Given data –
+---+

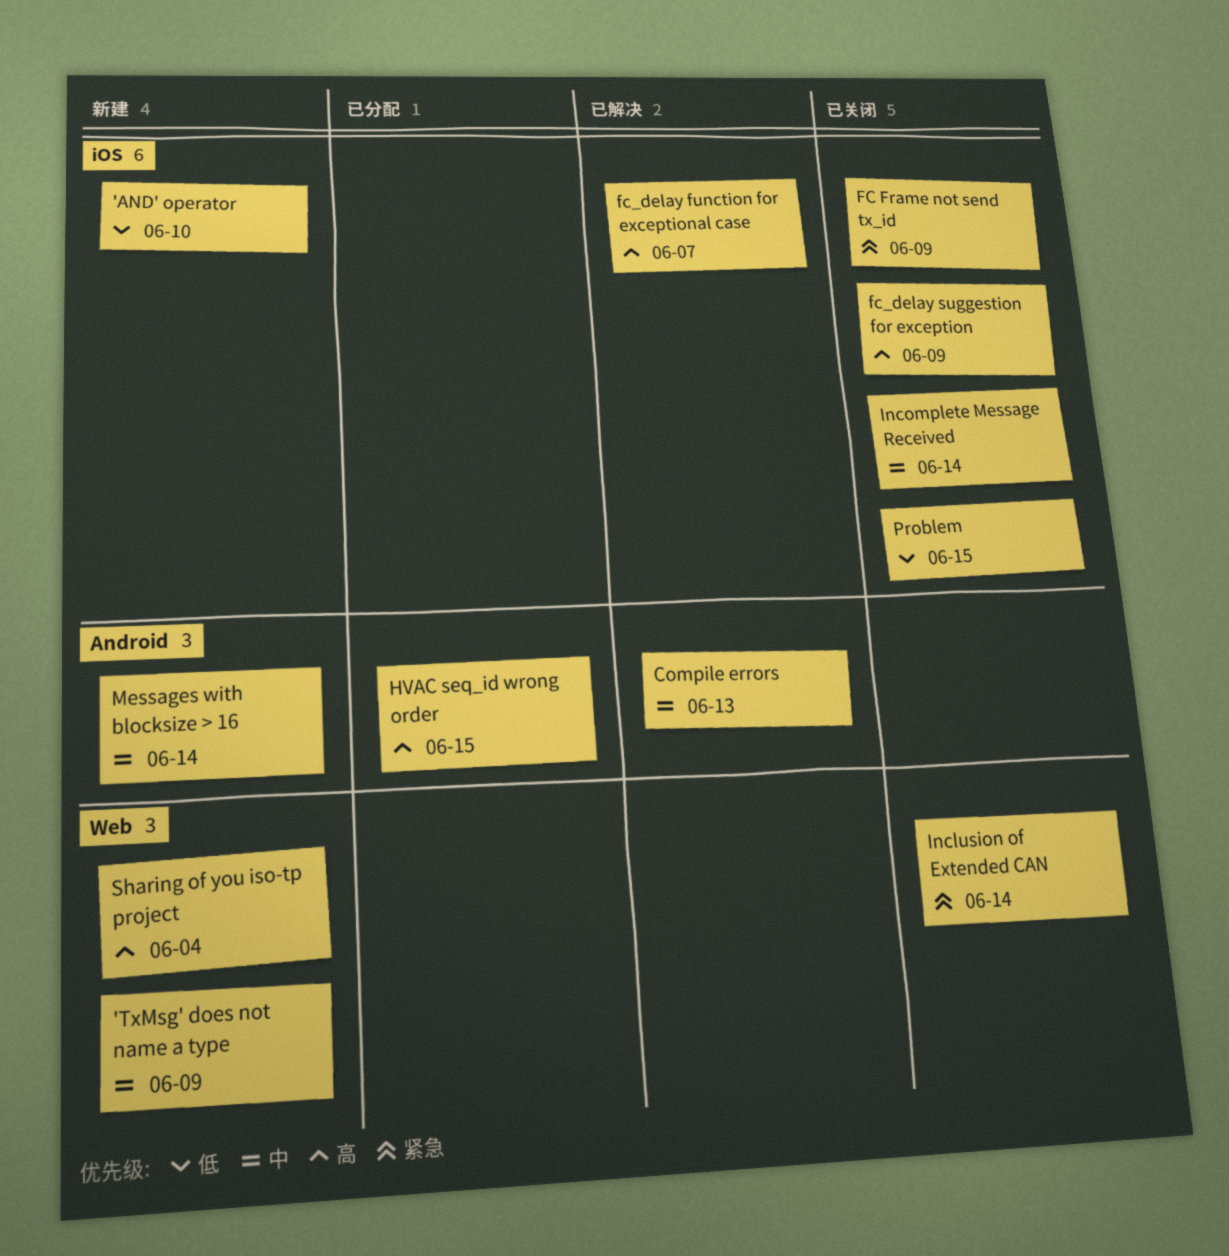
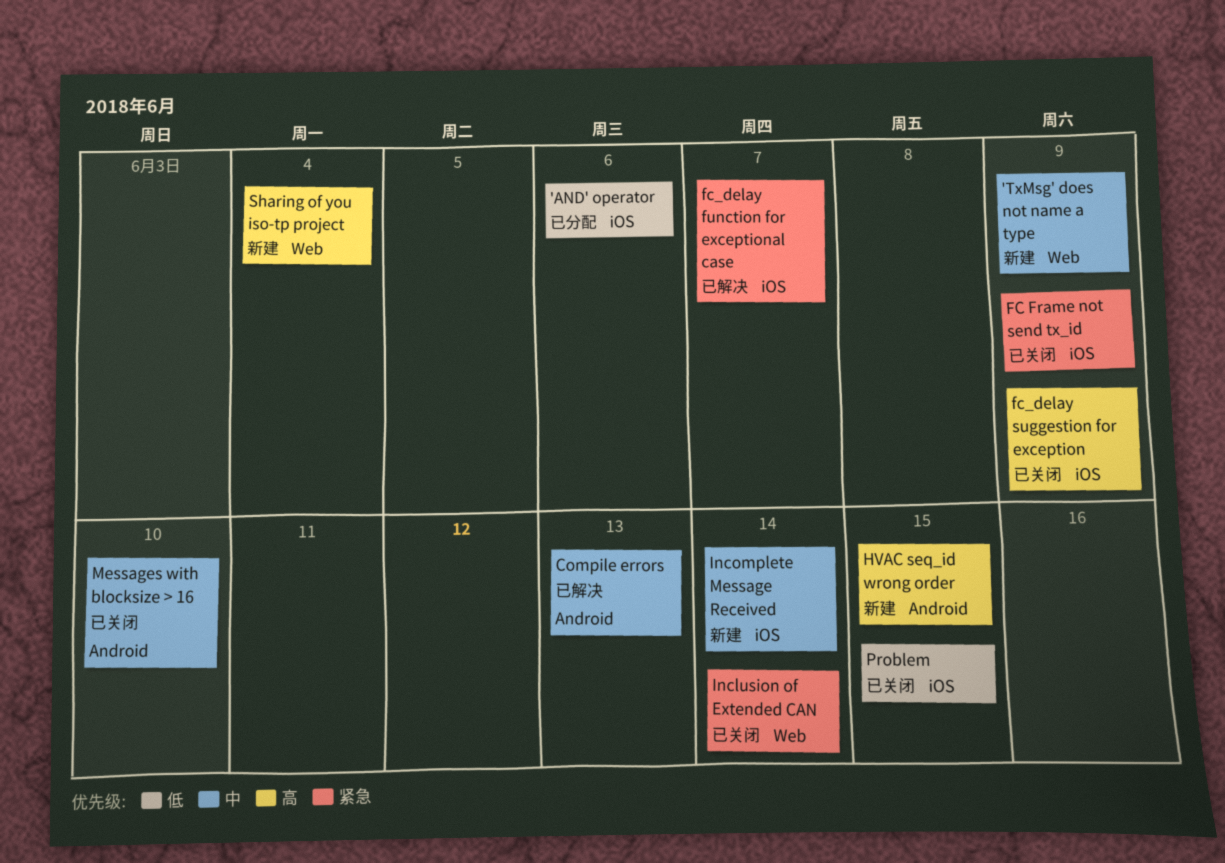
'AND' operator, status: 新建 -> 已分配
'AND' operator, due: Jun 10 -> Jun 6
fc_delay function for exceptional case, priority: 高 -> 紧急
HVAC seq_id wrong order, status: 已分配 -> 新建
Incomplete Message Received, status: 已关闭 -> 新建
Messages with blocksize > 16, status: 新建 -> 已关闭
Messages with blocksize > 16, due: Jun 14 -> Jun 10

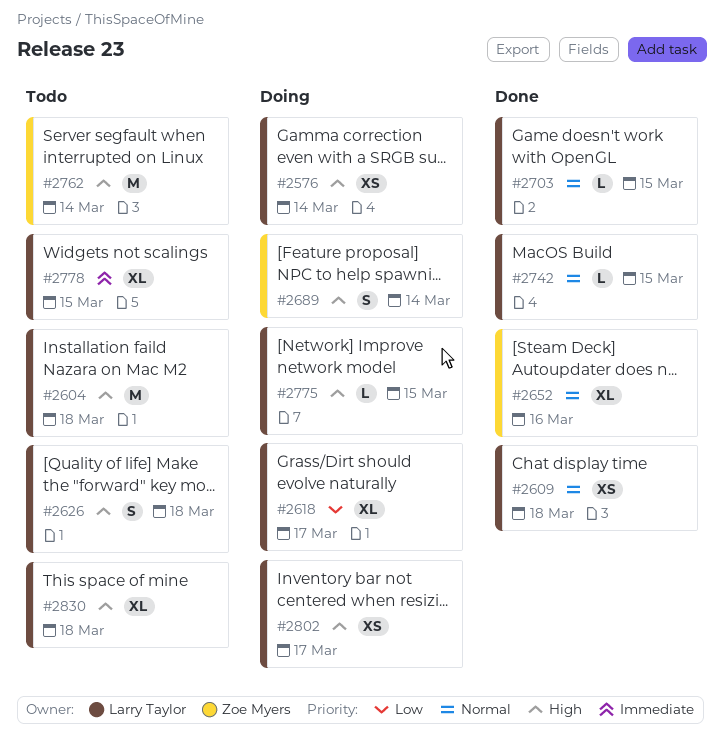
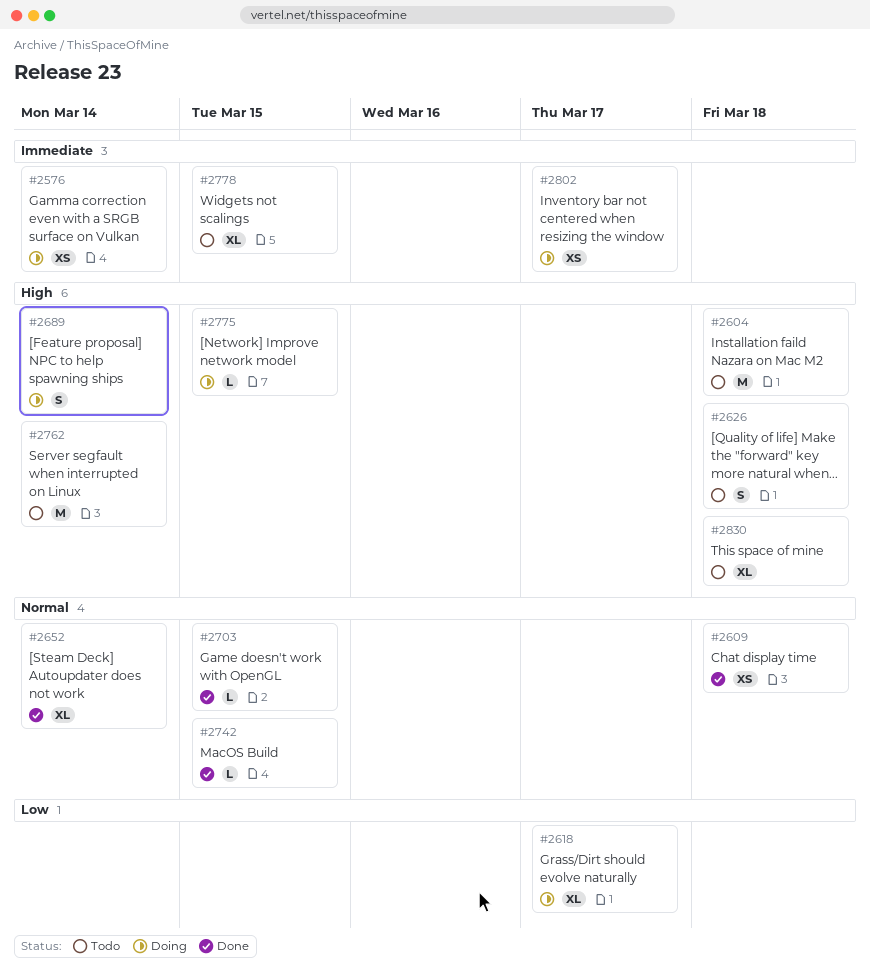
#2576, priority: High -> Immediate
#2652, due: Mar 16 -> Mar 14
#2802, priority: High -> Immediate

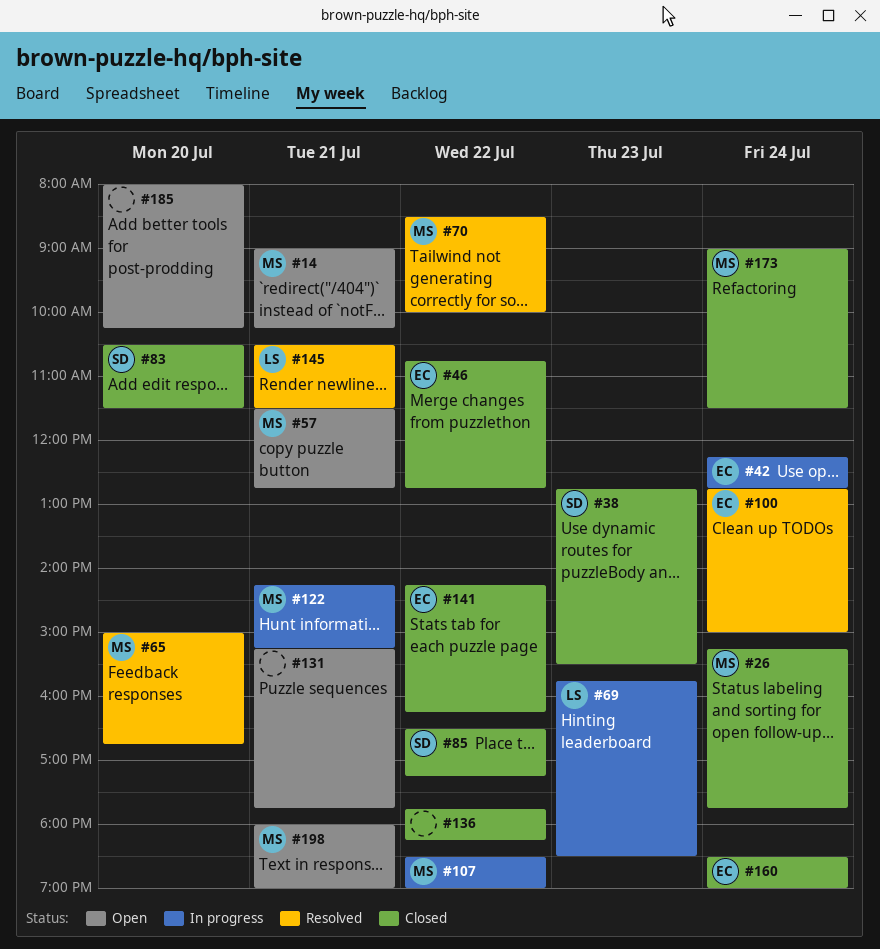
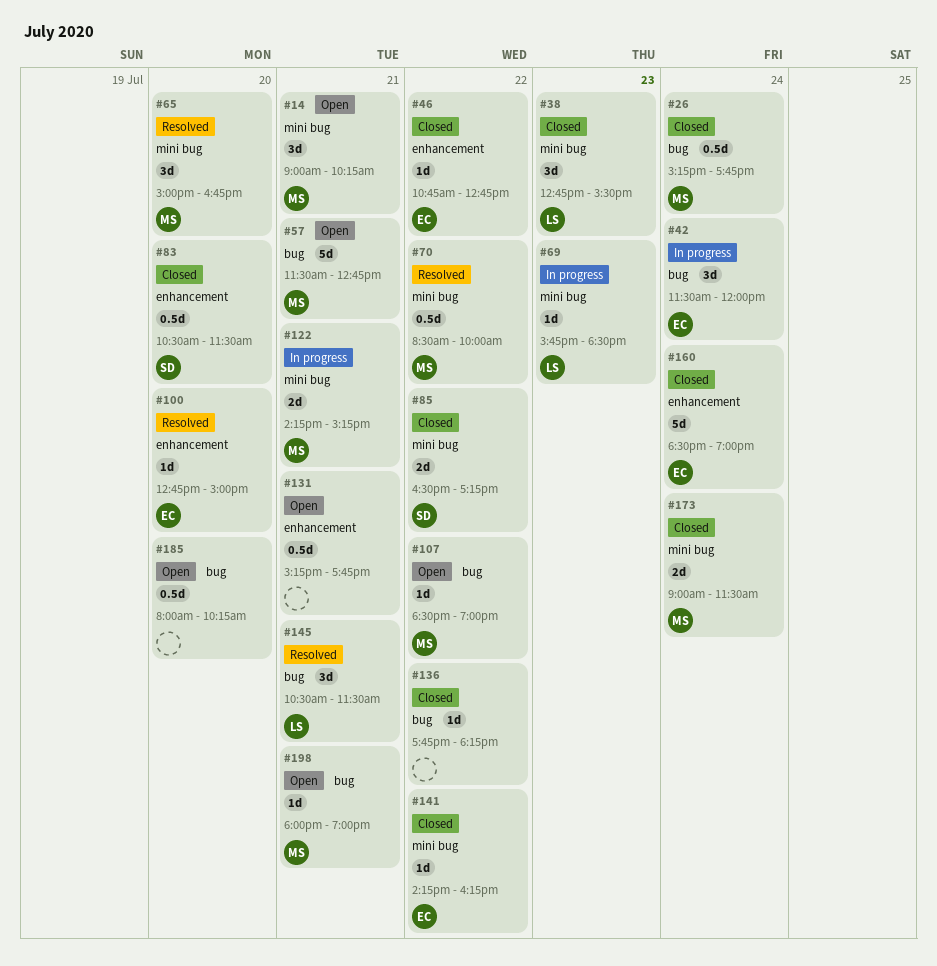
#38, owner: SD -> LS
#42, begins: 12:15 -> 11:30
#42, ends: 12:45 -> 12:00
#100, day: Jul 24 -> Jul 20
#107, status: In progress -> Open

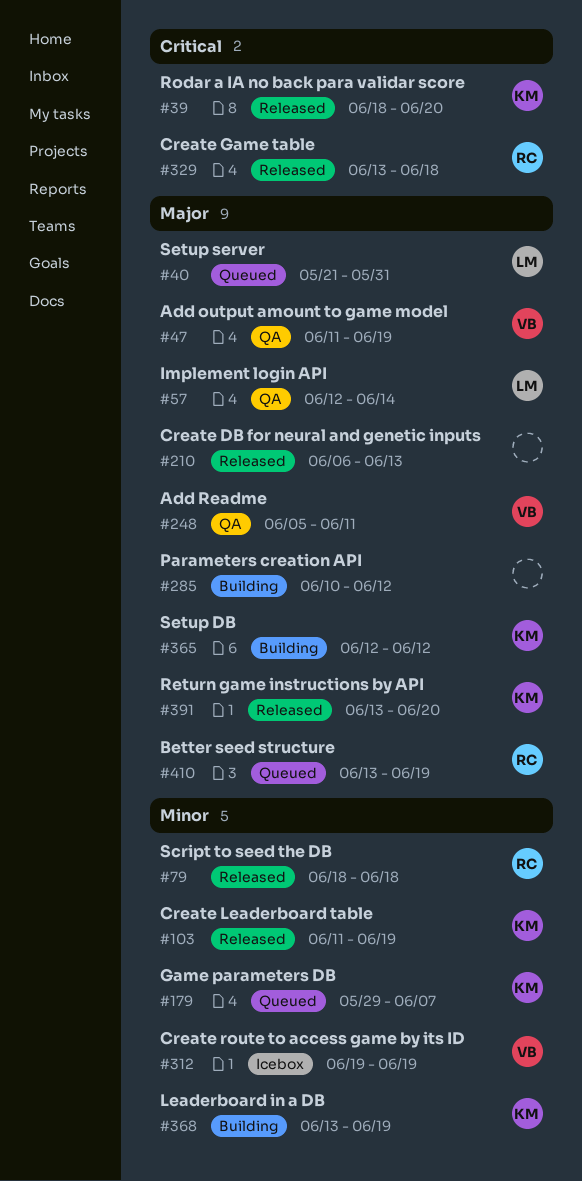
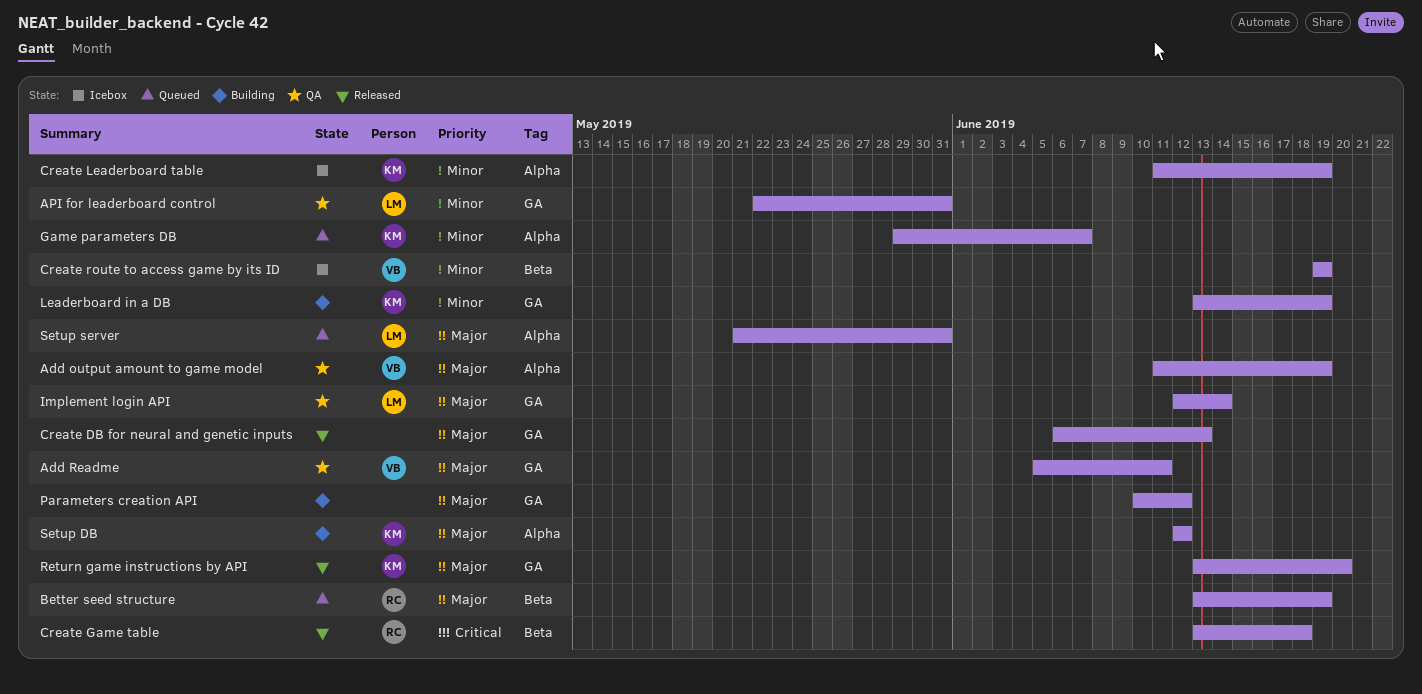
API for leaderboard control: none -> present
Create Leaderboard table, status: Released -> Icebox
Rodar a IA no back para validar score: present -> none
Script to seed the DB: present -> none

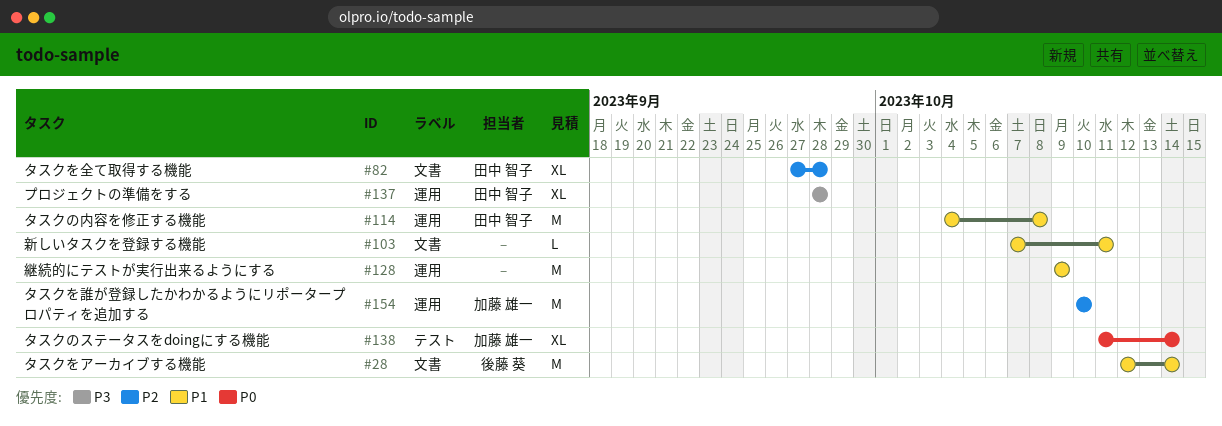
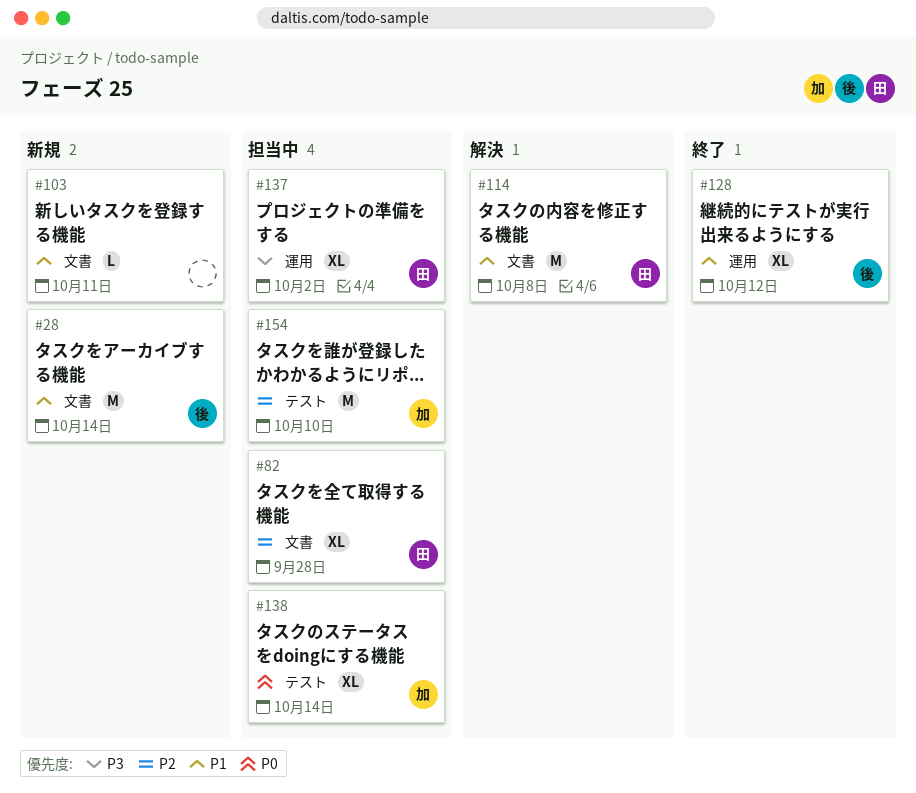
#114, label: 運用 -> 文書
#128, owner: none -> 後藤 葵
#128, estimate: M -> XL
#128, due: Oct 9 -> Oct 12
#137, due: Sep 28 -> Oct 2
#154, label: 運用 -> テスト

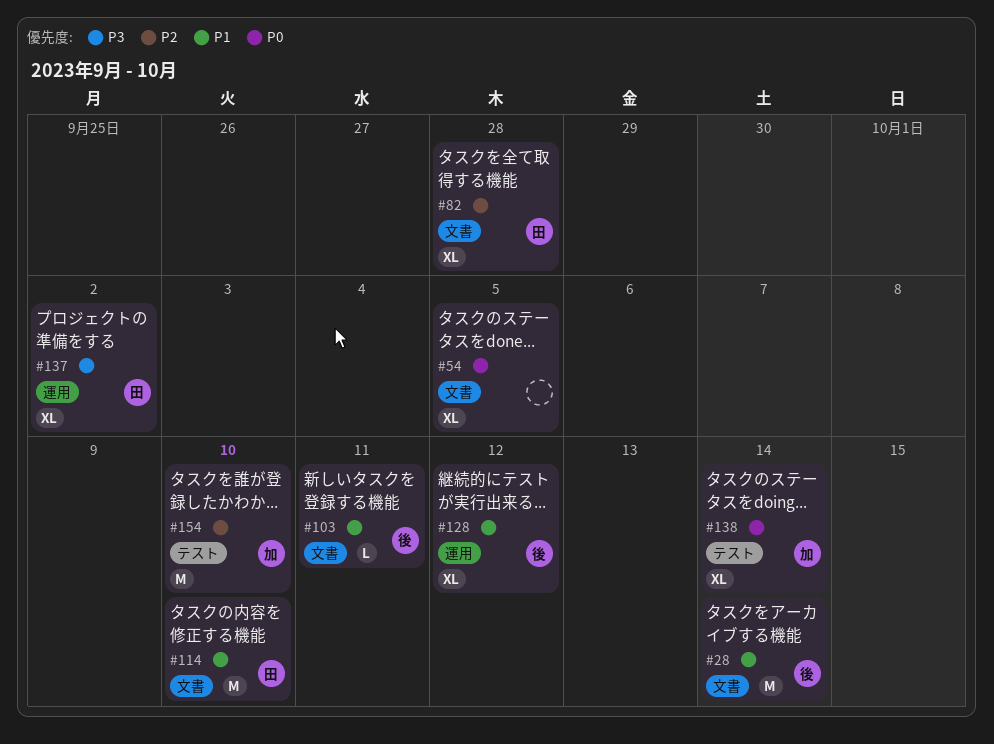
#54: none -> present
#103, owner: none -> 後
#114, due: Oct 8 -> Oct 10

+---+

Task item –
Lines from the one that holds "Create Leaderboard table, status: Released" through the final line of the material are to be duplicated exactly; no pictures belong in the copy.

The answer –
Create Leaderboard table, status: Released -> Icebox
Rodar a IA no back para validar score: present -> none
Script to seed the DB: present -> none

#114, label: 運用 -> 文書
#128, owner: none -> 後藤 葵
#128, estimate: M -> XL
#128, due: Oct 9 -> Oct 12
#137, due: Sep 28 -> Oct 2
#154, label: 運用 -> テスト

#54: none -> present
#103, owner: none -> 後
#114, due: Oct 8 -> Oct 10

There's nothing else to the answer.